With less than one minute of “hands-on time,” it is as simple as “Swab, Swirl, and See.” About InteliSwab: OraSure has received Emergency Use Authorizations (EUA) from the FDA for its InteliSwab COVID-19 rapid tests. The FDA has authorized the InteliSwab COVID-19 Rapid Test for Over-the-Counter (OTC) use without a prescription. The FDA has also authorized the InteliSwab COVID-19 Rapid Test Pro for professional use in point of care (POC) CLIA-waived settings, and the InteliSwab COVID-19 Rapid Test Rx for Prescription Home Use.

These remarkably simple COVID-19 lateral flow tests use samples self-collected from the lower nostrils. InteliSwab's unique design incorporates a built-in swab fully integrated into the end of the test stick. This product has not been FDA cleared or approved, but it has been authorized by the FDA under an EUA.

The emergency use of this product has been authorized only for the detection of proteins from SARS-CoV-2, not for any other viruses or pathogens. This product is only authorized for the duration of the declaration that circumstances exist justifying the authorization of emergency use of in vitro diagnostics for detection and/or diagnosis of COVID-19 under Section 564(b)(1) of the Federal Food, Drug and Cosmetic Act, 21 U.S.C. § 360bbb- 3(b)(1), unless the declaration is terminated or authorization is revoked sooner. Multiple government agencies, including the U.S. Department of Defense (DoD) and Department of Health and Human Services (HHS) are working to address COVID-19 testing needs.

Development of the InteliSwab COVID-19 Rapid Test has been funded in whole or in part with federal funds from the HHS; the Office of the Assistant Secretary for Preparedness and Response; Biomedical Advanced Research and Development Authority, Division of Research, Innovation and Ventures under contract number 75A50120C00061, utilizing Health Care Enhancement Act (HCEA) funding.

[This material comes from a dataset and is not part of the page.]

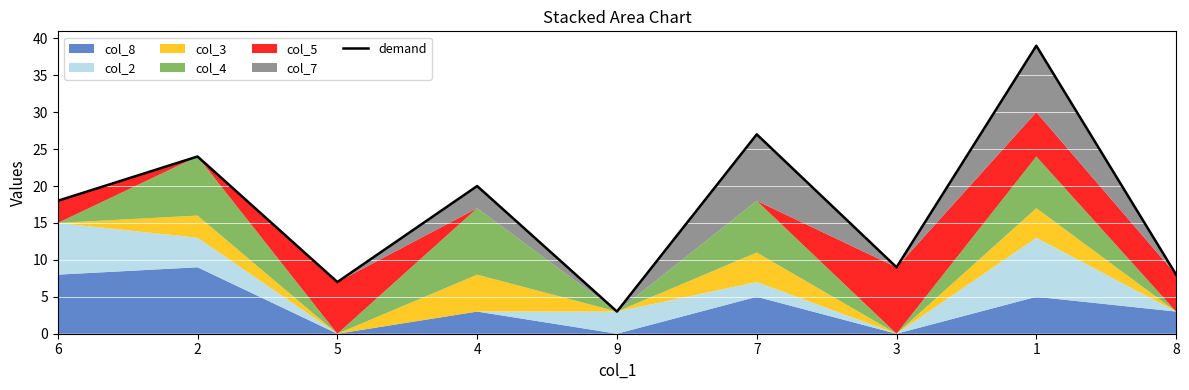

What is the difference between the values at 5 and 8?

1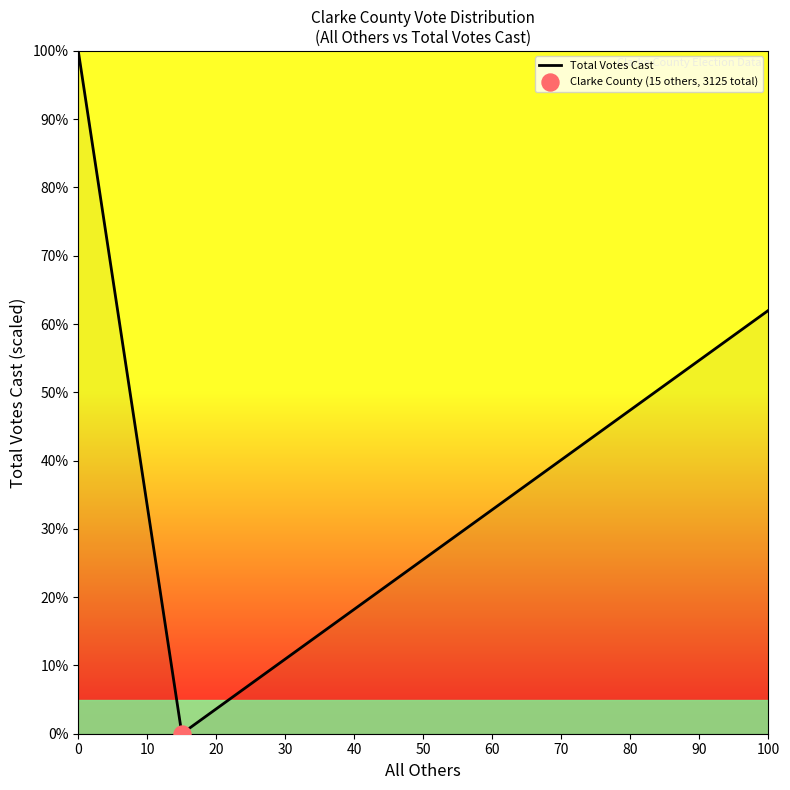

What is the difference between the maximum and minimum values?

100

The DoD's Defense Assisted Acquisition (DA2) Cell led the manufacturing expansion effort for the InteliSwab COVID-19 rapid test in coordination with the Department of the Air Force's Acquisition COVID-19 Task Force (DAF ACT). This effort was funded through the American Rescue Plan Act (ARPA) to enable and support domestic industrial base expansion for critical medical resources.